Para uma inteligência como a
do autor da "Eneida", do
verdadeiro criador de Enéas,
a vida deve ter sido o mais monumental
do todos os feitos da realidade e
da arte. Afinal, estava para deixar
o mundo um dos seus mais cultos intelectuais,
envolvido em todas as províncias
do Saber da Matemática à
Veterinária, da Filosofia à
Apicultura. Uma vida que, à
semelhança das "Geórgicas",
era uma epopéia de trabalho.
Fico com muito entusiasmo, quando
ouço o meu amigo Padre Murta
falar vidrado na poesia de Vergílio,
ele Padre Murta que é o maior
conhecedor da Eneida por esse nosso
mundão a fora. E o que mais
me encanta é exatamente saber
da existência de inteligências
sensíveis como a dele e do
Prof. Pedro Maciel Vidigal, para buscar
tão longe no tempo a vaidade
do amor e o glorificar do raciocínio
poético. Fico mais interessado
ainda quando leio que era Vergílio
também um poeta de grafite,
escritor de muros, pintor de paisagens
e mestre na feitura de belas estátuas.
Imitador de Homero, foi imitado por
Dante e por Camões.
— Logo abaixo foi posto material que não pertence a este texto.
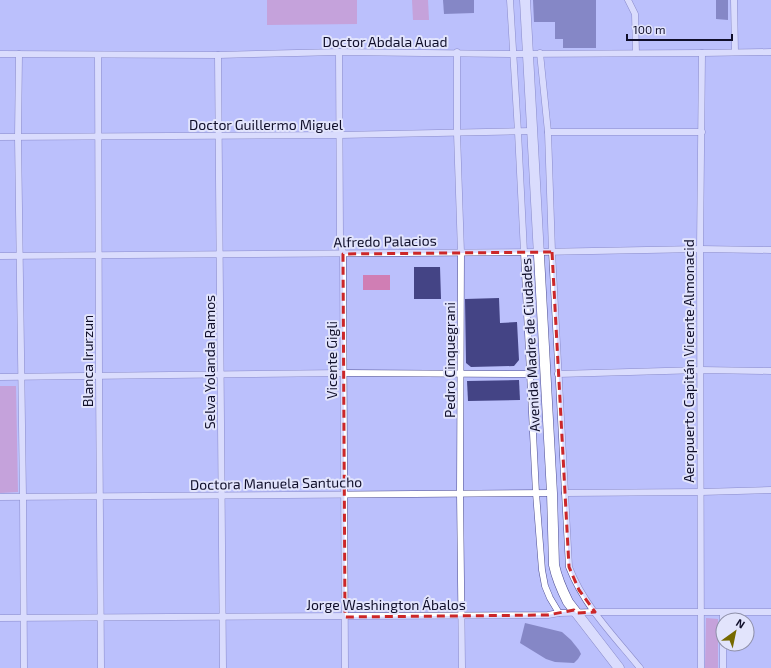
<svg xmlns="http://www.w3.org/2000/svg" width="771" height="668" font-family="'Exo 2',sans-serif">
<rect width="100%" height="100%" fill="#bbc0fc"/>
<g fill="#d07eb4">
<path d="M267,0h90v24l-90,1z"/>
<path d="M412,0h16l1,20h-16z"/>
<rect x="363" y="275" width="27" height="15"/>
<path d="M0,386h16l2,106 -18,1z"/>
<path d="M706,618l12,1v49h-13z"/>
</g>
<g fill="#444485">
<path d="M443,0h31v13l-30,1z"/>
<path d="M533,0h63v48h-33v-9h-8v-17h-21z"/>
<path d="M716,0h12v20l-12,-1z"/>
<path d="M414,267h26l1,32h-27z"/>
<path d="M499,298l1,25 17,-1 2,38 -5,6 -43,1 -5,-4 -1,-64z"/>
<path d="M519,380l1,20 -52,1 -1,-20z"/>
<path d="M525,623l37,9 9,8 8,10 2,4 -3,5 -4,4 -19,-1 -9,-3 -26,-16z"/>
</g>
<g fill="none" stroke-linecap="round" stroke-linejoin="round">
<defs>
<g id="street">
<path d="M510,0l8,132 18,361 6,77 3,16 5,12 9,15"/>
<path d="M628,0l7,14 1,39"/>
<path d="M734,0l1,52"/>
<path d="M339,52l1,186 3,16 2,414"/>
<path d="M457,52v81l4,120 -1,240 2,175"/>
<path d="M540,53l8,79 4,120 17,315c15,39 45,69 71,101"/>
<path d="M0,54l218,1 121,-3 173,2 190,-1 69,-1"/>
<path d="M19,54l-1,83 5,360 1,171"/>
<path d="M98,55l1,321 2,292"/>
<path d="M218,55l5,613"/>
<path d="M548,132h154"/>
<path d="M0,137l340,-2 192,-4"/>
<path d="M0,256l539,-4 161,-3 71,1"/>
<path d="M558,374l143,-4 70,1"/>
<path d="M0,377l343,-4 187,1"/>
<path d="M565,493l136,-1 70,-2"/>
<path d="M0,497l552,-4"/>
<path d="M723,613v55"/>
<path d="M0,618l548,-3 11,-2 36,-1h176"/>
<path d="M701,668l-1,-419 2,-196"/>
</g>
<path id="primary" d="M525,0l27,493 2,72c3,14 8,25 14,37l51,66"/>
</defs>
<use href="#street" stroke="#4d4d90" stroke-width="7"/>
<use href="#primary" stroke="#4d4d90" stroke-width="11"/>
<use href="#street" stroke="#fff" stroke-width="6"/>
<use href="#primary" stroke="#fff" stroke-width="10"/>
</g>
<path d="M0 0H771V668H0ZM552,252l17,315 10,23 16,22 -19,1 -2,-3 -26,5 -203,2 -2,-363z" fill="#bbc0fc" fill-opacity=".55" fill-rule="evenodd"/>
<path fill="none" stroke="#cc2728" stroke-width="3" stroke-dasharray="8 5" stroke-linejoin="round" d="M552,252l17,315 10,23 16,22 -19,1 -2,-3 -26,5 -203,2 -2,-363z"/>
<g text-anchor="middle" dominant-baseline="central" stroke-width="4" stroke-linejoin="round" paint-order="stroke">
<g font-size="14" fill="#100f2a" stroke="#e2e4fc">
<text x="385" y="41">Doctor Abdala Auad</text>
<text x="266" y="124">Doctor Guillermo Miguel</text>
<text transform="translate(385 241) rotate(-1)">Alfredo Palacios</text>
<text transform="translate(530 345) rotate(-93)">Avenida Madre de Ciudades</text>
<text transform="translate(331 360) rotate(-90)">Vicente Gigli</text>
<text transform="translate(449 360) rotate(-90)">Pedro Cinquegrani</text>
<text transform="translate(87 361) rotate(-90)">Blanca Irurzun</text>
<text transform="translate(688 361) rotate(-90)">Aeropuerto Capitán Vicente Almonacid</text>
<text transform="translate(209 362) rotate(-90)">Selva Yolanda Ramos</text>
<text transform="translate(276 483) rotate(-1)">Doctora Manuela Santucho</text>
<text x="386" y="604">Jorge Washington Ábalos</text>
</g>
</g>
<g transform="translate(735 632) rotate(33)"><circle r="19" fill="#e2e4fc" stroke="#8e8fa8"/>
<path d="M0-3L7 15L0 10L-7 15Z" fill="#766900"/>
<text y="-6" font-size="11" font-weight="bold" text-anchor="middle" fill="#100f2a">N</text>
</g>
<path d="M627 34v6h105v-6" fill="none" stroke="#100f2a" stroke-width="2"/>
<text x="633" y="34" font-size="12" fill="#100f2a" stroke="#e2e4fc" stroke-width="3" paint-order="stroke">100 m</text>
</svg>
Amigo de
Augusto e de Mecenas, pela eternidade
do gênio ainda é nosso
amigo. Quão bom seria se pudéssemos
ler ainda seus últimos versos!
Eles foram escritos para seu túmulo
em Nápoles: "Mântua
me deu a vida; Brindisi a morte; Nápoles,
a sepultura. Cantei rebanhos, os campos
e os guerreiros".
Morreu como nasceu: para ser imortal!